=== Kutipan Teks ===

20 April 2010

» Home » Suara Merdeka » Inspirasi Kartini bagi sang Adik

Inspirasi Kartini bagi sang Adik

KETURUNAN Sosroningrat adalah anak-anak yang cerdas dan sangat peduli terhadap perjuangan bangsanya. Bukan hanya Kartini, kakak dan adik-adiknya pun cukup memberi warna pada perjuangan bangsa ini ,khususnya bagi kemajuan kaum perempuan. Salah satu adik yang banyak jasanya mewujudkan cita-cita Kartini adalah Kardinah.

Waktu kecil Kardinah bercita-cita menjadi guru dan ia memilih sekolah kerumahtanggaan. Walaupun tidak berhasil bersekolah guru, ia mendirikan sekolah dan mengajar dengan membuat buku-buku pelajaran sendiri.

Kardinah bukanlah seorang dokter tetapi cita-citanya membantu pribumi yang sakit cukup kuat. Tahun 1927 dia mewujudkan mimpinya dengan membangun rumah sakit di Tegal: Rumah Sakit Kardinah di Jalan Karel Sasuit Tubun. Rumah sakit ini sekarang menjadi rujukan se-Eks Karesidenan Pekalongan.


Kardinah sangat menghormati  Kartini karena ia  mendapat perlakuan istimewa. Kartini membebaskan adik-adiknya berperilaku biasa terhadapnya, tidak perlu menyembah, tidak perlu laku dhodhok, dan tidak perlu berbahasa krama inggil.

Sangat menghormati bukan berarti kakak beradik itu tidak pernah bersitegang. Kartini pernah mengatakan bahwa adiknya itu jauh  lebih angkuh. Mengenai hal itu, Kartini pernah menulis kepada Nyonya van Kol:

Juga dengan adikku saya pernah bentrok, adik kesayangan saya ...yang lebih angkuh lagi daripada saya.Angkuh berbenturan dengan angkuh, padahal kami begitu saling mencintai. Itu sesungguhnya berat,...rasanya seperti di neraka. Sekarang pelajaran itu cukup. (Kartini Sebuah Biografi, Sitisoemandari Soeroto, 1983:69).

Keangkuhan dalam bahasa Kartini maksudnya masing-masing mempunyai pendirian dan kemandirian kokoh. Kemandirian itulah yang kemudian melahirkan ide dan karya  cemerlang.
Adat pada saat itu tidak memperkenankan seorang ningrat bergaul lekat dengan rakyat biasa.

Ningrat harus bergaul dengan ningrat. Hal seperti ini sengaja dilestarikan oleh pemerintah kolonial, agar para ningrat kehilangan kepekaan terhadap problematika rakyatnya, menghindari keberpihakan ningrat kepada rakyat yang tertindas; sekaligus  memperbesar jarak agar antara ningrat dan rakyat tidak tergalang suatu kekuatan untuk melawan penguasa.

=== Isi Materi ===

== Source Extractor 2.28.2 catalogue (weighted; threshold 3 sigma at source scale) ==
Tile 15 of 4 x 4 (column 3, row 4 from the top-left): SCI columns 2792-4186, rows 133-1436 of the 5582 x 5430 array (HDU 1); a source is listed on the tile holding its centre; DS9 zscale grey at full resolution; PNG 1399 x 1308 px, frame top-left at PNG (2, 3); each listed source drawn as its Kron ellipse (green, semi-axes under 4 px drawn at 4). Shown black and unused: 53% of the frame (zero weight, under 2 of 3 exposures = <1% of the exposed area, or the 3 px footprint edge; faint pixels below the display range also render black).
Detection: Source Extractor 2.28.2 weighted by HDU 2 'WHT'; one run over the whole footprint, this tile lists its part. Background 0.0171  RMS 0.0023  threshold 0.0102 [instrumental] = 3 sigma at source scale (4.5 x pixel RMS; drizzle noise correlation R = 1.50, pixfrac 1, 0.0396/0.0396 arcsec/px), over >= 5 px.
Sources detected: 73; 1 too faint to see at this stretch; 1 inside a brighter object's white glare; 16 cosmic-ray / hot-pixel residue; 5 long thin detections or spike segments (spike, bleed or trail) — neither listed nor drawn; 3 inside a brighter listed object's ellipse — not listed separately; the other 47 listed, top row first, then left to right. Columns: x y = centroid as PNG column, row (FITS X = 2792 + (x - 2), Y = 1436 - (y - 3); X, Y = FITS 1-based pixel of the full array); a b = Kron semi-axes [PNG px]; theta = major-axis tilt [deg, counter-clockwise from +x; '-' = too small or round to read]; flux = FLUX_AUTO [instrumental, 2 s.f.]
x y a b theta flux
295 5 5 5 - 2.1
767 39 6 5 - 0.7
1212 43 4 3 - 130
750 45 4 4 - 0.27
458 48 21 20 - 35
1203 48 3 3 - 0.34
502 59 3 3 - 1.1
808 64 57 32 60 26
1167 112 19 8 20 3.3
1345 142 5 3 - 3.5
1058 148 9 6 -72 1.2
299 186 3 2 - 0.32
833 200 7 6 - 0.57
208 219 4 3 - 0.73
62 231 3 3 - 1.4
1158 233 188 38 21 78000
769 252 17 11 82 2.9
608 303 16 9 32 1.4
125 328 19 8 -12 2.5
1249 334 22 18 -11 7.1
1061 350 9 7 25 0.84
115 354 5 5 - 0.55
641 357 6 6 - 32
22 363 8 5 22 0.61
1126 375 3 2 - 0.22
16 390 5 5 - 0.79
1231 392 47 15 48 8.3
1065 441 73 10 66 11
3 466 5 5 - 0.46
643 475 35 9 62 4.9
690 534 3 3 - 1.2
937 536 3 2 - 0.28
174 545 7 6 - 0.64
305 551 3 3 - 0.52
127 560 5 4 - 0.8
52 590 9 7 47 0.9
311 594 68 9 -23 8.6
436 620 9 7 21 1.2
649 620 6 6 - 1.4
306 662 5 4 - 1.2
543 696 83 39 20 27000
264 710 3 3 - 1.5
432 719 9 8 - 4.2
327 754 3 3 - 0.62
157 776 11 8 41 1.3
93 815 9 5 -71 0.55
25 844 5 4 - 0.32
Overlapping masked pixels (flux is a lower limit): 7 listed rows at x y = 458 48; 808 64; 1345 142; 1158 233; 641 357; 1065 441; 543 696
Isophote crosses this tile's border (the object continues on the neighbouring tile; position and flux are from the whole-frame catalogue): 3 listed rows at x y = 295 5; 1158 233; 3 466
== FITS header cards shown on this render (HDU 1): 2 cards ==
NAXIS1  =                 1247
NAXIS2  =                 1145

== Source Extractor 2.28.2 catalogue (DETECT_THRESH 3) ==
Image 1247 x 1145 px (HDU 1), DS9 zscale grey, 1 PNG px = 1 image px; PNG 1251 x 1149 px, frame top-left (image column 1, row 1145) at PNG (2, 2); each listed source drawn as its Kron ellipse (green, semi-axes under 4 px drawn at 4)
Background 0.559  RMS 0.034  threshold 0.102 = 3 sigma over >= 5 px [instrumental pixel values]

===

▶ [Tugas Latihan]
- A) Pada tahun berapa Kardinah membangun rumah sakit di Tegal, menurut teks tentang Kardinah?
- B) Salin bagian teks tentang Kardinah di antara "Waktu kecil Kardinah" dan "berbahasa krama inggil.", termasuk kedua ujungnya.

▶ [Daftar Jawaban]
- A) Tahun 1927.

- B)
Waktu kecil Kardinah bercita-cita menjadi guru dan ia memilih sekolah kerumahtanggaan. Walaupun tidak berhasil bersekolah guru, ia mendirikan sekolah dan mengajar dengan membuat buku-buku pelajaran sendiri.

Kardinah bukanlah seorang dokter tetapi cita-citanya membantu pribumi yang sakit cukup kuat. Tahun 1927 dia mewujudkan mimpinya dengan membangun rumah sakit di Tegal: Rumah Sakit Kardinah di Jalan Karel Sasuit Tubun. Rumah sakit ini sekarang menjadi rujukan se-Eks Karesidenan Pekalongan.


Kardinah sangat menghormati  Kartini karena ia  mendapat perlakuan istimewa. Kartini membebaskan adik-adiknya berperilaku biasa terhadapnya, tidak perlu menyembah, tidak perlu laku dhodhok, dan tidak perlu berbahasa krama inggil.